Of course you can. I agree, they’re good placeholders, but placeholders is all they should be. If you’re only using them because you don’t feel like writing out something detailed and specific, perhaps you should think more about the level of work you’re willing to put into your writing.
The thing is, abstract nouns are perfectly fine to use once and a while in your writing, but they aren’t as powerful as concrete descriptions. Chances are, your readers will have more difficulty identifying with your character if you rarely use specific terms, and this may cause issues with the reader being able to work out the character’s intentions.

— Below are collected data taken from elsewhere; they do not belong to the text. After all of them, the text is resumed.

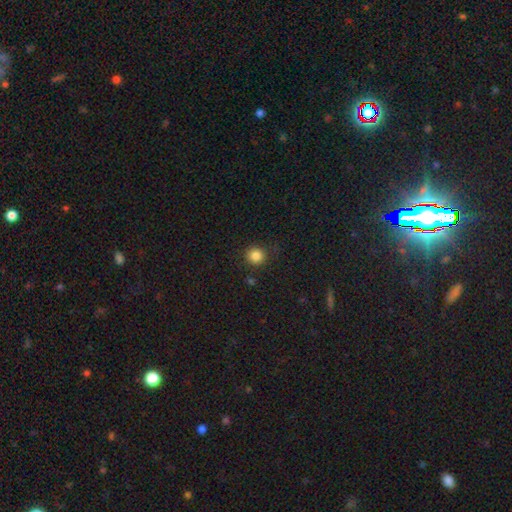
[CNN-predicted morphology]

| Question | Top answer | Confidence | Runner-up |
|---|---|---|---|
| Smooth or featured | smooth | 85% | star or artifact (11%) |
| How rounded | round | 93% | in between (6%) |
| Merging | none | 87% | minor disturbance (8%) |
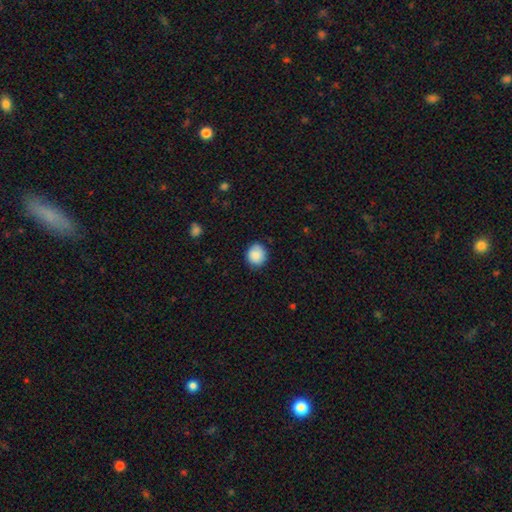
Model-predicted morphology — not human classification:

The dangers of specificity
You’re treading on dangerous territory if you over-explain everything. Sometimes it’s easy to get carried away and put in every single little detail, treating your reader like they’re an alien that has never experienced any Earth events. You need to give the reader a bit of credit and allow them to work things out on their own. There’s nothing wrong with implying things every once and a while.
There’s also the trouble of tiring descriptions. It’s all well and good to have a detailed description, but professional writers know how to say more with less. If you go on for paragraphs and paragraphs with description, it’s going to get exhausting to read. Often it’s best to condense a longer sentence into a shorter one by using synonyms. For example, ‘his antique, rustic, low house with a large porch’ can be made into ‘his antique, rustic bungalow’ and have the same effect on the reader with fewer words. It’s key to find the right balance between detailed description and simplicity. Remember, a little can go a long way. And when it comes down to paragraphs and paragraphs of description, don’t be afraid to cut some parts out.
Going from vague to specific: a quick how-to
Alright, so you understand what needs to be done. Concepts usually need to be replaced with descriptions and physical things. But how to do it?
-Try working from personal experience. For example, describing a character as ‘strong’ has twenty billion (not really) different meanings. Use what ‘strong’ means to you. Is strong seeing your grandfather walk without his walker for the first time in years? Is strong spending eight weeks trying to break a world record for cup-stacking? Is strong attending protests for that law for equality you need passed, despite what your parents think?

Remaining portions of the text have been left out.